Sophie Schmidt, meanwhile, gives a more day-to-day account of the trip. “ Ours was the first American delegation in over a year, and the North Koreans we met were unfailingly polite and engaging, even excited to meet with us (particularly Eric)” she writes, though all on the visit had been “told well ahead of time to assume that everything was bugged: phones, cars, rooms, meetings, restaurants and who knows what else.”
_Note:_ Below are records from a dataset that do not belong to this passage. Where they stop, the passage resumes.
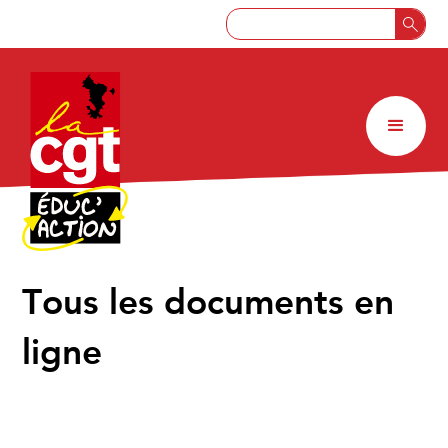
↑
Tous les documents en
ligne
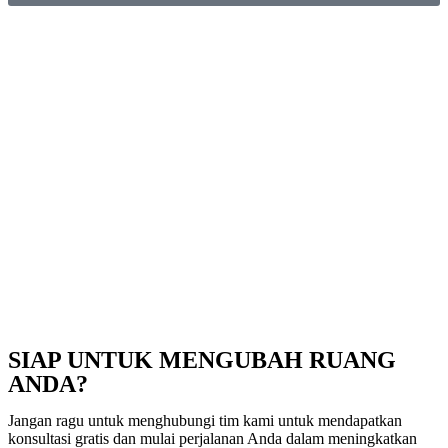
SIAP UNTUK MENGUBAH RUANG
ANDA?​
Jangan ragu untuk menghubungi tim kami untuk mendapatkan
konsultasi gratis dan mulai perjalanan Anda dalam meningkatkan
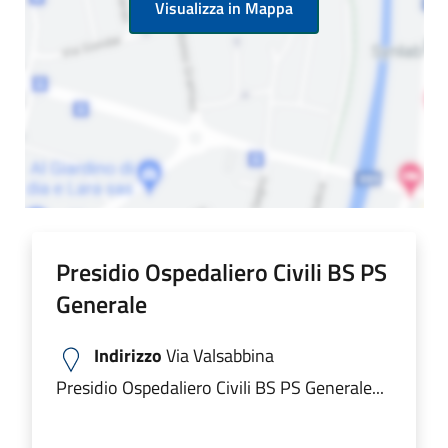
Visualizza in Mappa
Presidio Ospedaliero Civili BS PS
Generale
Indirizzo
Via Valsabbina
Presidio Ospedaliero Civili BS PS Generale...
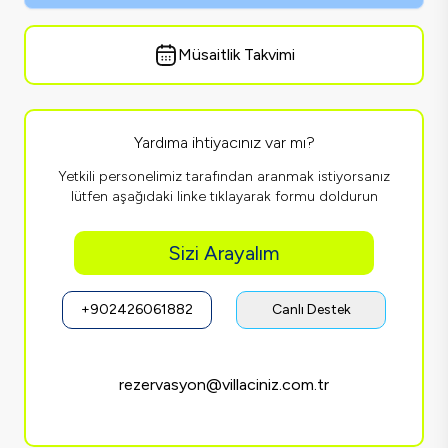
Müsaitlik Takvimi
Yardıma ihtiyacınız var mı?
Yetkili personelimiz tarafından aranmak istiyorsanız
lütfen aşağıdaki linke tıklayarak formu doldurun
Sizi Arayalım
+902426061882
Canlı Destek
rezervasyon@villaciniz.com.tr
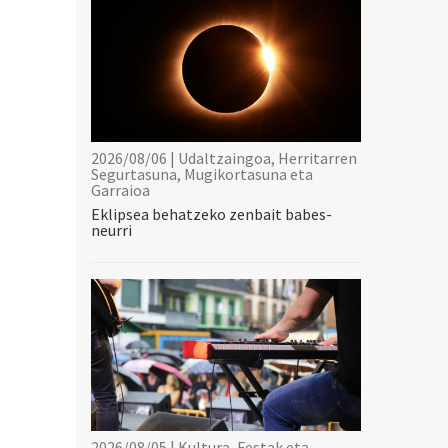
2026/08/06 | Udaltzaingoa, Herritarren
Segurtasuna, Mugikortasuna eta
Garraioa
Eklipsea behatzeko zenbait babes-
neurri
2026/08/05 | Kultura, Festak eta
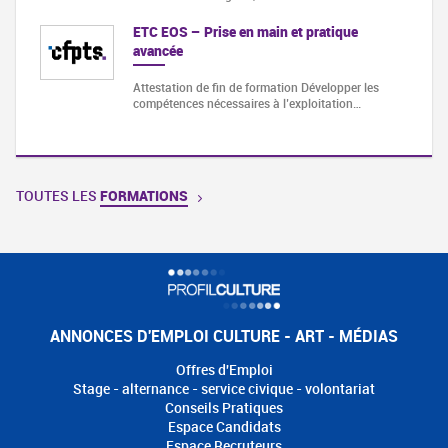
ETC EOS – Prise en main et pratique
avancée
Attestation de fin de formation Développer les
compétences nécessaires à l’exploitation…
TOUTES LES
FORMATIONS
ANNONCES D'EMPLOI CULTURE - ART - MÉDIAS
Offres d'Emploi
Stage - alternance - service civique - volontariat
Conseils Pratiques
Espace Candidats
Espace Recruteurs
“On tour at the Korea Computer Center (a deranged version of the Consumer Electronics Show), they demo’d their latest invention: a tablet, running on Android, that had access to the real Internet. Whether anyone, beyond very select students, high-ranking officials or occasional American delegation tourists, actually gets to use it is unknowable. We also saw virtual-reality software, video chat platform, musical composition software (?) and other random stuff … What’s so odd about the whole thing is that no one in North Korea can even hope to afford the things they showed us. And it’s not like they’re going to export this technology. They’re building products for a market that doesn’t exist” Sophie Schmidt
Despite the differing focuses of the two accounts, both converge at roughly the same conclusion: that connectivity, and the internet specifically, is essential if North Korea wants to have any sort of reasonable future. “As the world becomes increasingly connected, the North Korean decision to be virtually isolated is very much going to affect their physical world and their economic growth” Eric Schmidt argues. “It will make it harder for them to catch up economically.”
As for his daughter, she seems more hopeful that the internet age is finally coming to the country. “They seemed to acknowledge that connectivity is coming, and that they can’t hope to keep it out” she writes. “Indeed, some seemed to understand that it’s only with connectivity that their country has a snowball’s chance in hell of keeping up with the 21st century.”